* Passage shown *
» Archive for September, 2008

Silk Road Sojourns

Thursday, September 25th, 2008 by jen

If you’re a follower of CAN TV, you may stumble across some familiar faces from SRTP on the CAN show Silk Road Sojourns.

This week, Silk Road Sojourns debuts its print component: Silk Road Sojourns magazine.  Check out the magazine online on the Yohen page.

The inaugural issue includes the Artistic Director’s column, historical timelines, pottery, and an interview with our playwright.

Lee’s Trees

Tuesday, September 23rd, 2008 by Allie

I was nosing around in the theatre last week when my phone rang. It was Lee. He was calling to gently inform me that he had spent way more money than planned on fake foliage. Pause. And there was a very expensive bamboo tree that he wanted. Pause. And if we didn’t want to pay lots of money for the fake one, there was a real one. Pause. But someone would have to water it, and take it out in the sunshine. Fearing the worst for his budget, but also being a bit of a green thumb myself, I agreed to the live plant. Here are the pictures from its arrival at the theater:

Turning the corner at Clark & Washington

Turning the corner at Clark & Washington Note the strategic placement out the sun roof...

Tech/Preview #1

Friday, September 19th, 2008 by jen

A great stage manager once said to me, “I’ve never met a director who liked tech.” In some ways, I agree. I can’t speak for Steve, but I have a love/hate relationship with tech. I love that I get to see all of the elements come together — we begin to introduce scenery, lighting, sound and costumes that help flesh out the world of the play. Actors receive props and costume pieces that help add specificity to the business they do on stage; designers get to see what their work looks like in the space and begin to tweak and adjust their designs as they see fit. But, as a director, I’m inherently a bit of a control freak, and tech is the time that we start to hand the show over to a stage manager, so I kind of hate that (no offense, Michelle!). More time is spent working on transitions and run-throughs, and it becomes harder to spend time working acting notes. I also have many more voices to listen to than I did in the rehearsal room, and some times problems that were easily solved in rehearsal take hours to solve in tech (for reasons that are still a bit unclear to me — maybe just because there are more moving parts?). Read the rest of this entry »

The 12 hour weekend

Sunday, September 14th, 2008 by Allie

It’s Sunday of tech here in Pierce Main (aka the Silk Road performance space). Jason came in this morning and told us that Chicago got 6.5 inches of rain yesterday and broke a record for the most rain recorded in the city in all of record-keeping. This was about half an hour after Sara and I finished taping garbage bags up over the set to catch the drips coming from the ceiling. There has been a lot of wet socks draped over railings, pants being thrown in the dryer, shoes propped up with the air mover blowing on them during this long weekend. At least it seems that the rain is due to taper off tonight. And then I try to remember how we ever manage to put a show up in February with the snow and ice! Read the rest of this entry »

* Records provided *
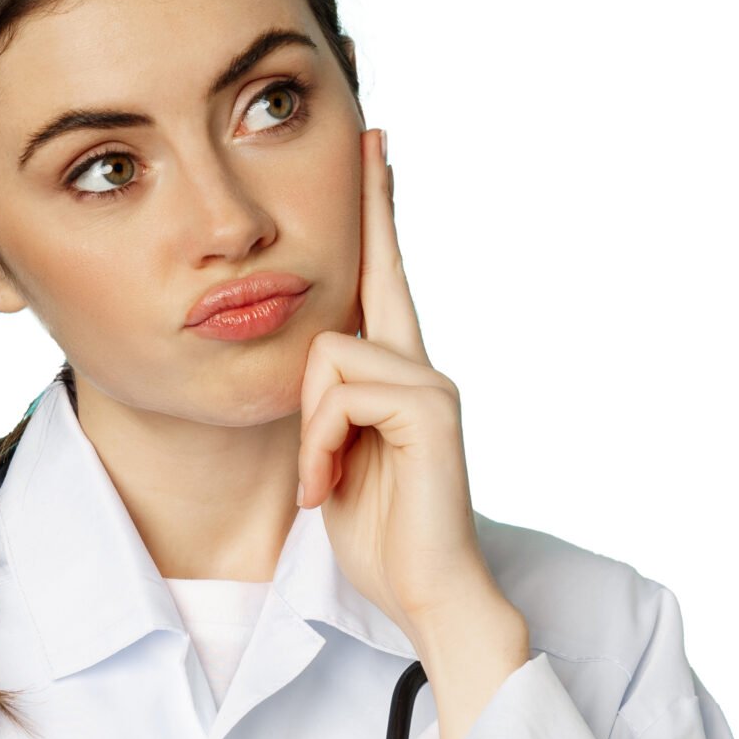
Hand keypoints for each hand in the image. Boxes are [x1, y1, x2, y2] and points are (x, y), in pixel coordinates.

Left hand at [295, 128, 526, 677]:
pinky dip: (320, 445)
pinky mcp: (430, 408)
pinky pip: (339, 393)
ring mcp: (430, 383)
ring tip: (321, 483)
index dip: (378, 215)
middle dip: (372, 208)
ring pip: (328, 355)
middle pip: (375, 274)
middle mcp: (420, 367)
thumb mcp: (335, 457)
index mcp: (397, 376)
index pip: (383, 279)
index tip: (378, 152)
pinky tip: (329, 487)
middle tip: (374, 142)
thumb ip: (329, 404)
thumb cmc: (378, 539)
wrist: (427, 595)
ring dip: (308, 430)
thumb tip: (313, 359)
--
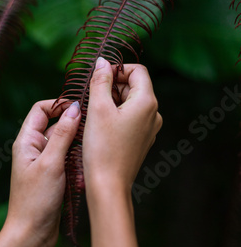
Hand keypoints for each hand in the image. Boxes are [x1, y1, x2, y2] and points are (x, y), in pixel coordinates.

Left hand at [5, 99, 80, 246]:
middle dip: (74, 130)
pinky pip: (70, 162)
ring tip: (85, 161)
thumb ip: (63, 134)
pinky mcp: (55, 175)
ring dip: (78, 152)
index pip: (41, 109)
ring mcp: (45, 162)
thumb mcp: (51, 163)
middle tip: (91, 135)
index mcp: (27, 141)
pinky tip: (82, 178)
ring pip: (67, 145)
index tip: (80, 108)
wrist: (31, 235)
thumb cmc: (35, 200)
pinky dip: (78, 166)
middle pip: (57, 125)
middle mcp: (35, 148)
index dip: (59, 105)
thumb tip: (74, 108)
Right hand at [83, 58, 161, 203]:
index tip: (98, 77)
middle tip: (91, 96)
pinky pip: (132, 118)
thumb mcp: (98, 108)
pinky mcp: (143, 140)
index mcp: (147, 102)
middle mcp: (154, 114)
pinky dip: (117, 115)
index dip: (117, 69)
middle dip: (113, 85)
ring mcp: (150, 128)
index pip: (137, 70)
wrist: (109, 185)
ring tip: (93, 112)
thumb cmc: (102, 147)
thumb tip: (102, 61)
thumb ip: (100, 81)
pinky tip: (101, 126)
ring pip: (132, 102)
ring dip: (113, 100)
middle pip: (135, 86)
==
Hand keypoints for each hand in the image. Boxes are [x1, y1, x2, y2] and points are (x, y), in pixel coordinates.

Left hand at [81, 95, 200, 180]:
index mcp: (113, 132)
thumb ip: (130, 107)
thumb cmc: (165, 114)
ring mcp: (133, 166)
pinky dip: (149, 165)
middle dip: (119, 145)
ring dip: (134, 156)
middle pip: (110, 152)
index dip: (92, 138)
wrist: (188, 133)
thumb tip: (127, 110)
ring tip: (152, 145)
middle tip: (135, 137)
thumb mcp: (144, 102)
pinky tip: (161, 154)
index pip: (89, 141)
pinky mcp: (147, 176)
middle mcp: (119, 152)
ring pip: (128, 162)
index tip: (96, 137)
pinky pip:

* Exercise description *
Answer these questions about the blog archive.
1. What print component did Silk Road Sojourns debut?
2. How much rain did Jason say Chicago got?
3. What other name is given for Pierce Main?
Answer using only the blog archive, not the material.

* Written solution *
1. Silk Road Sojourns magazine.
2. 6.5 inches.
3. The Silk Road performance space.